▸ Data for this task:
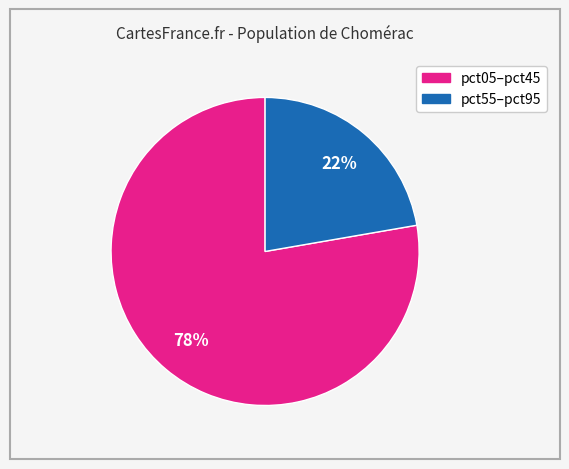

To the nearest percent, what is the average slice percentage?

50%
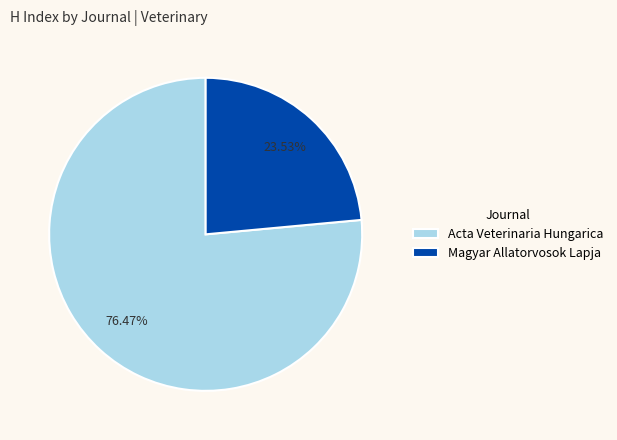

What percentage is NOT represented by Magyar Allatorvosok Lapja?

76.5%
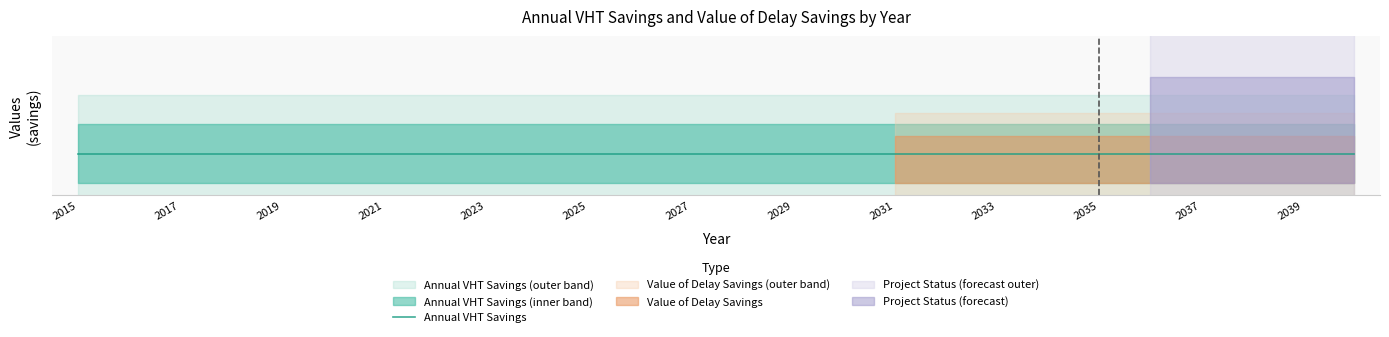

True or false: Value of Delay Savings and Annual VHT Savings cross at least once.

False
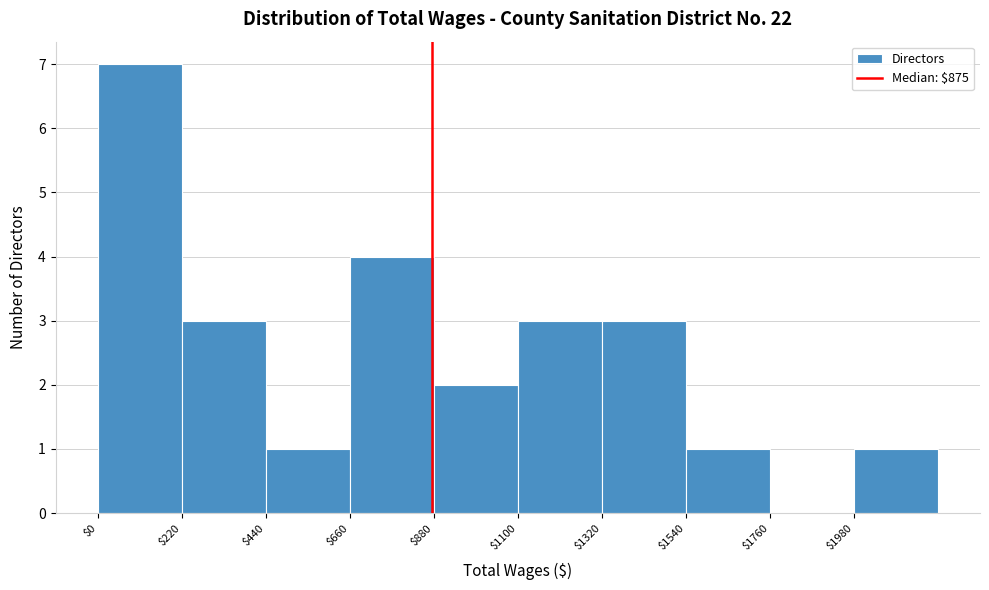

Reading left to right, transcribe this chart: for each bar, give the range it covers on the x-axis and its height. Neither the bar edges nor the heights are printed on the chart, so give them approximately, as read against the axes.

0 to 220: 7
220 to 440: 3
440 to 660: 1
660 to 880: 4
880 to 1100: 2
1100 to 1320: 3
1320 to 1540: 3
1540 to 1760: 1
1760 to 1980: 0
1980 to 2200: 1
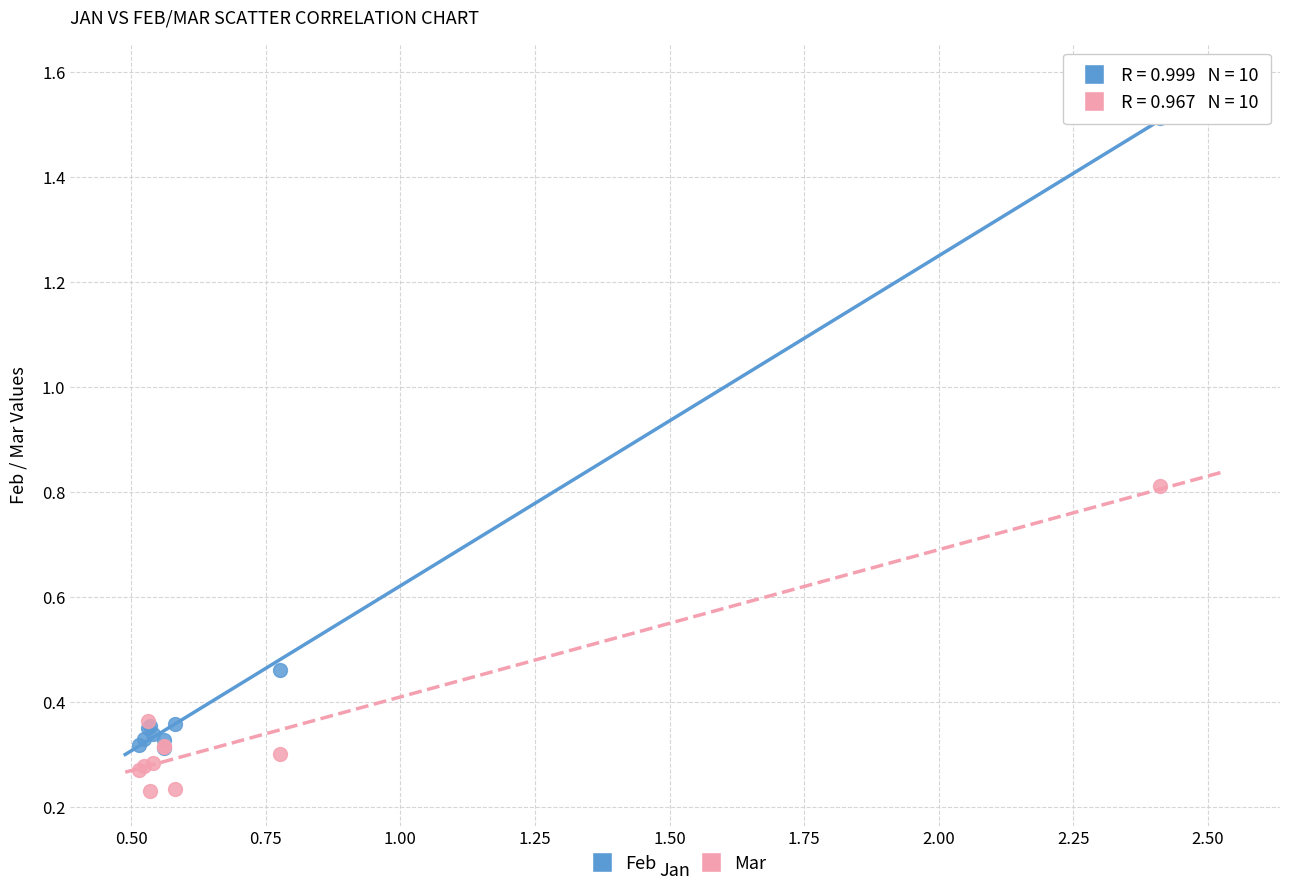

Which series has the largest Y range (max minus min)?

Feb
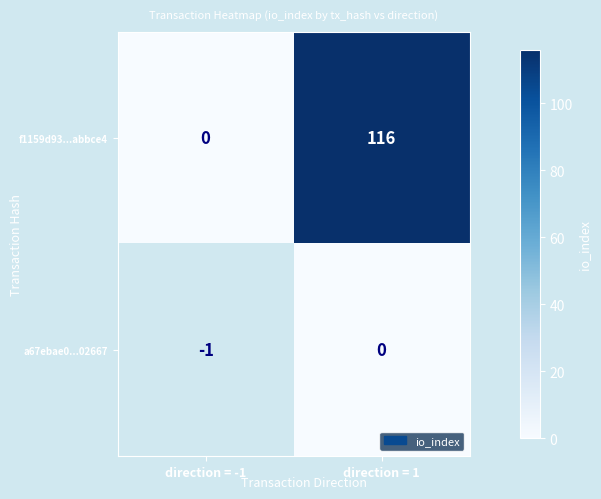

Count the number of categories in the chart.

2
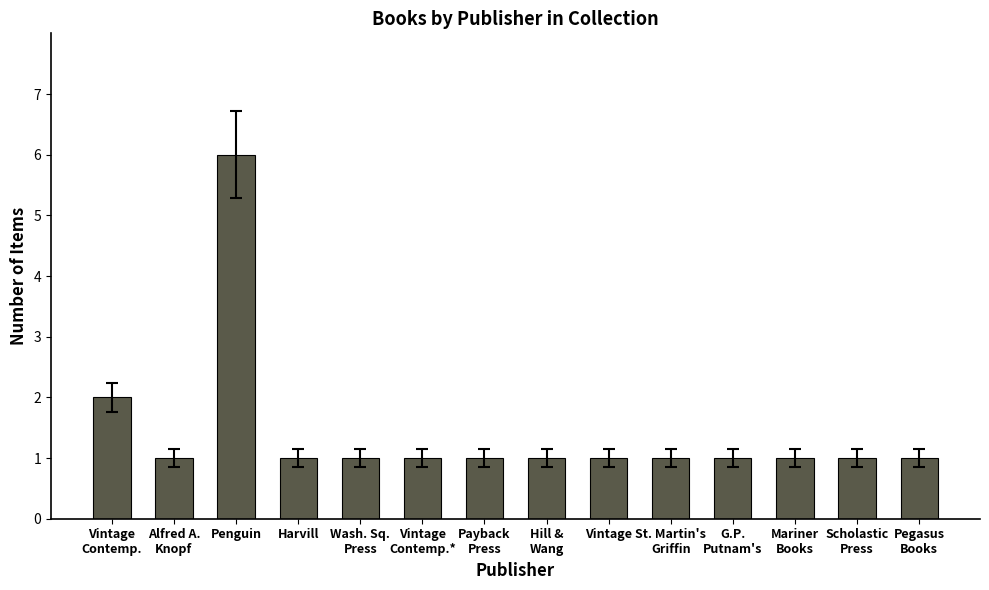

The chart shows a value of 9 at Penguin. True or false?

False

▸ Job:
Please render every one of the rows above as a Markdown table with the columns No. and Line, giving each non-blank line its own number. Leave out the pictures and the blank lines.

▸ Answer section:
| No. | Line |
|---|---|
| 1 | To the nearest percent, what is the average slice percentage? |
| 2 | 50% |
| 3 | What percentage is NOT represented by Magyar Allatorvosok Lapja? |
| 4 | 76.5% |
| 5 | True or false: Value of Delay Savings and Annual VHT Savings cross at least once. |
| 6 | False |
| 7 | Reading left to right, transcribe this chart: for each bar, give the range it covers on the x-axis and its height. Neither the bar edges nor the heights are printed on the chart, so give them approximately, as read against the axes. |
| 8 | 0 to 220: 7 |
| 9 | 220 to 440: 3 |
| 10 | 440 to 660: 1 |
| 11 | 660 to 880: 4 |
| 12 | 880 to 1100: 2 |
| 13 | 1100 to 1320: 3 |
| 14 | 1320 to 1540: 3 |
| 15 | 1540 to 1760: 1 |
| 16 | 1760 to 1980: 0 |
| 17 | 1980 to 2200: 1 |
| 18 | Which series has the largest Y range (max minus min)? |
| 19 | Feb |
| 20 | Count the number of categories in the chart. |
| 21 | 2 |
| 22 | The chart shows a value of 9 at Penguin. True or false? |
| 23 | False |